As reported in the Journal of Clinical Oncology by Aditya Bardia, MD, MPH, and colleagues, final results of the phase III ASCENT trial showed continued superior progression-free and overall survival with sacituzumab govitecan-hziy, an anti–trophoblast cell surface antigen 2 (Trop-2) antibody-drug conjugate, vs physician’s choice of single-agent chemotherapy in previously treated patients with metastatic triple-negative breast cancer.
The primary analysis of the trial supported the April 2021 approval of sacituzumab govitecan in this setting, showing improved progression-free and overall survival with the agent.
Aditya Bardia, MD, MPH
Study Details
In the trial, patients who had received two or more prior systemic therapies, including at least one for metastatic disease, were randomly assigned to receive sacituzumab govitecan (n = 267) or physician’s choice of single-agent chemotherapy (n = 262) until disease progression or unacceptable toxicity.
Key Findings
In the preplanned final analysis in the intention-to-treat population, median progression-free survival was 4.8 months (95% confidence interval [CI] = 4.1–5.8 months) in the sacituzumab govitecan group vs 1.7 months (95% CI = 1.5–2.5 months) in the chemotherapy group (hazard ratio [HR] = 0.41, 95% CI = 0.33–0.52).
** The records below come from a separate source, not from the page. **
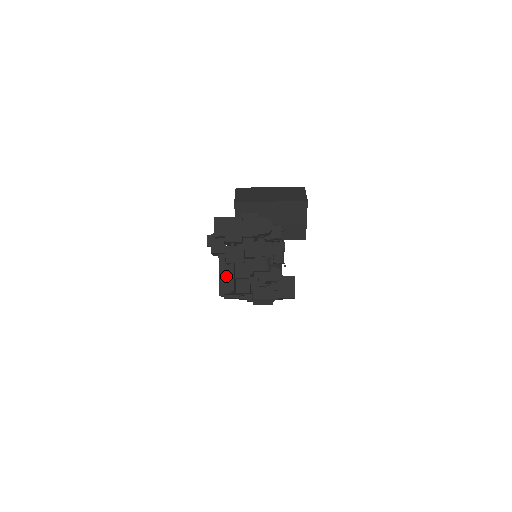
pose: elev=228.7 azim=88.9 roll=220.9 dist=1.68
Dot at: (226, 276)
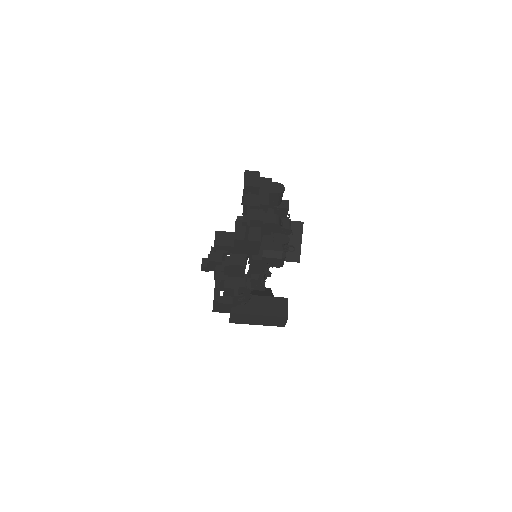
Dot at: (239, 226)
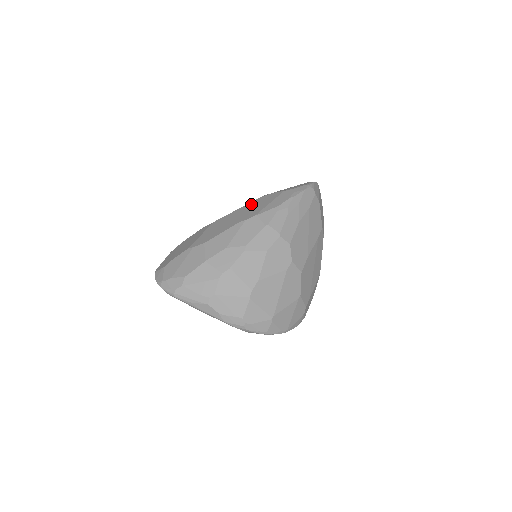
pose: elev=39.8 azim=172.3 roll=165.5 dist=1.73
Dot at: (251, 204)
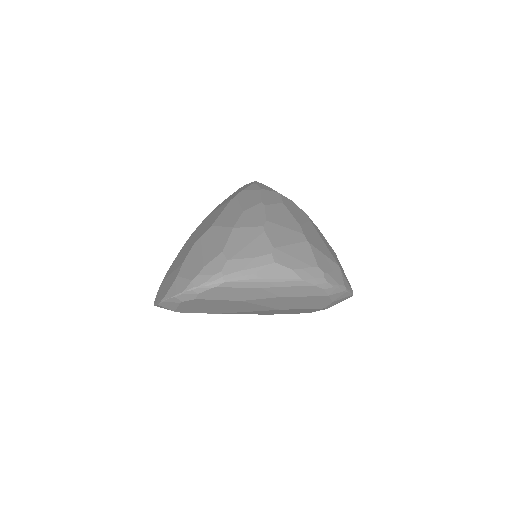
Dot at: (219, 205)
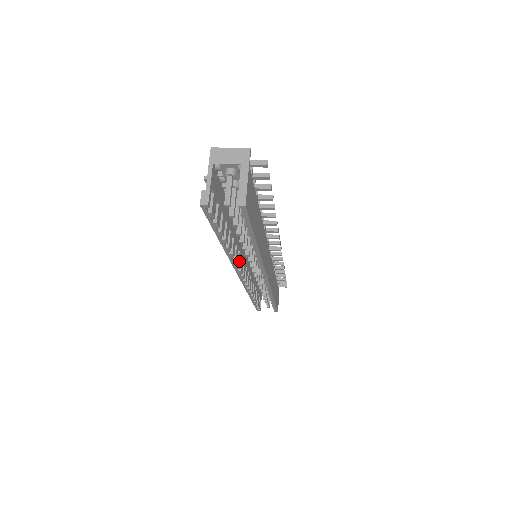
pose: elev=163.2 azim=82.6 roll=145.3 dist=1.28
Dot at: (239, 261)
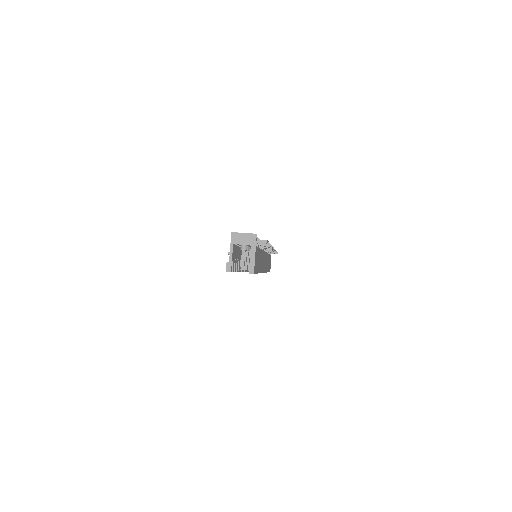
Dot at: occluded
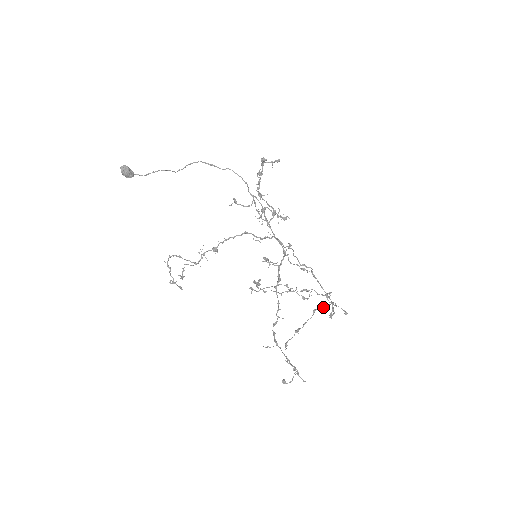
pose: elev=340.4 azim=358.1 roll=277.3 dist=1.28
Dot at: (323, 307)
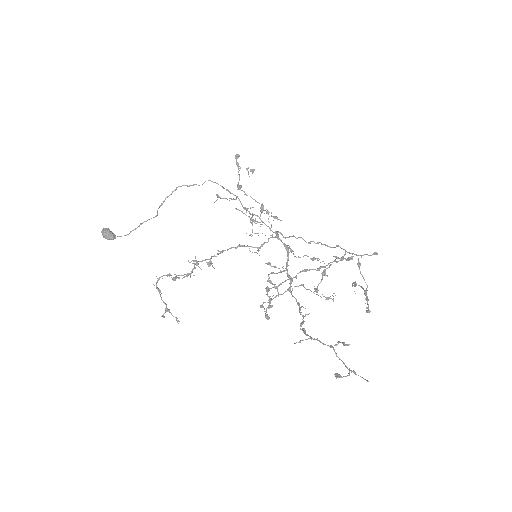
Dot at: (347, 259)
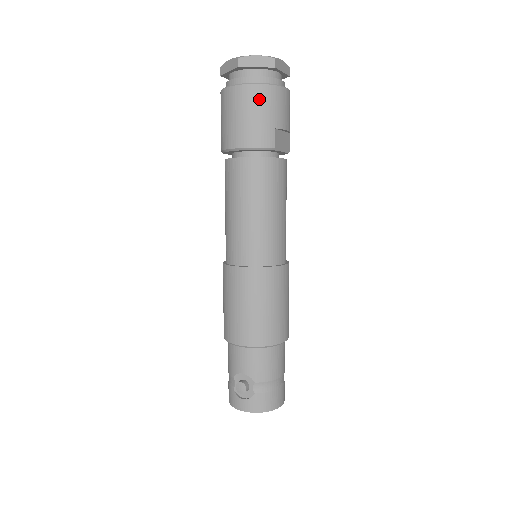
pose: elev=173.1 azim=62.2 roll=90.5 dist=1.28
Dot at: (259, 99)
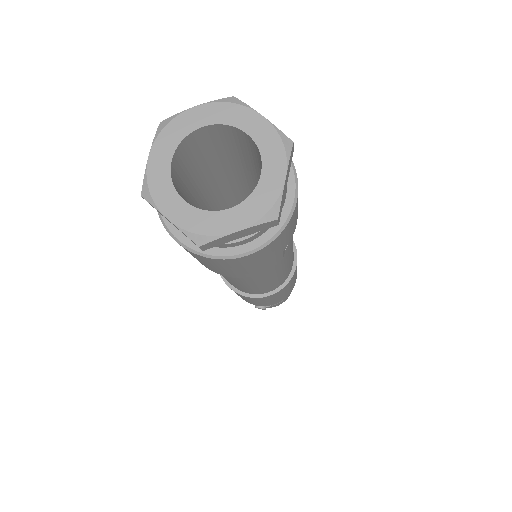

Median overall survival was 11.8 months (95% CI = 10.5–13.8 months) in the sacituzumab govitecan group vs 6.9 months (95% CI = 5.9–7.7 months) in the chemotherapy group (HR = 0.51, 95% CI = 0.42–0.63).
In analyses according to Trop-2 expression, staining for expression was available for 60% of the total population. Sacituzumab govitecan significantly improved progression-free survival over chemotherapy in each Trop-2 expression quartile (4th quartile = highest expression), with significant hazard ratios of 0.583, 0.517, 0.196, and 0.314 in the 1st through 4th quartiles, respectively. A trend in improvement in overall survival was observed for sacituzumab govitecan across quartiles; hazard ratios were 0.739, 0.690, 0.344 (significant), and 0.358 (significant) across the respective quartiles.
In analysis according to HER2 immunohistochemistry (IHC) status, results were available for 78% of the total population; among these, 71% had IHC0 and 29% had HER2-low status. Sacituzumab govitecan improved progression-free and overall survival over chemotherapy in both categories.
Overall, sacituzumab govitecan was considered to have a manageable safety profile, with discontinuation due to treatment-related adverse events in ≤ 5% of patients. No treatment-related deaths were observed.
The investigators concluded, “These data confirm the clinical benefit of sacituzumab govitecan over chemotherapy, reinforcing sacituzumab govitecan as an effective treatment option in patients with metastatic triple-negative breast cancer in the second line or later.”
Aditya Bardia, MD, MPH, of the David Geffen School of Medicine and UCLA Health Jonsson Comprehensive Cancer Center, Los Angeles, is the corresponding author for the Journal of Clinical Oncology article.
Disclosure: The study was supported by Gilead Sciences, Inc. For full disclosures of the study authors, visit ascopubs.org.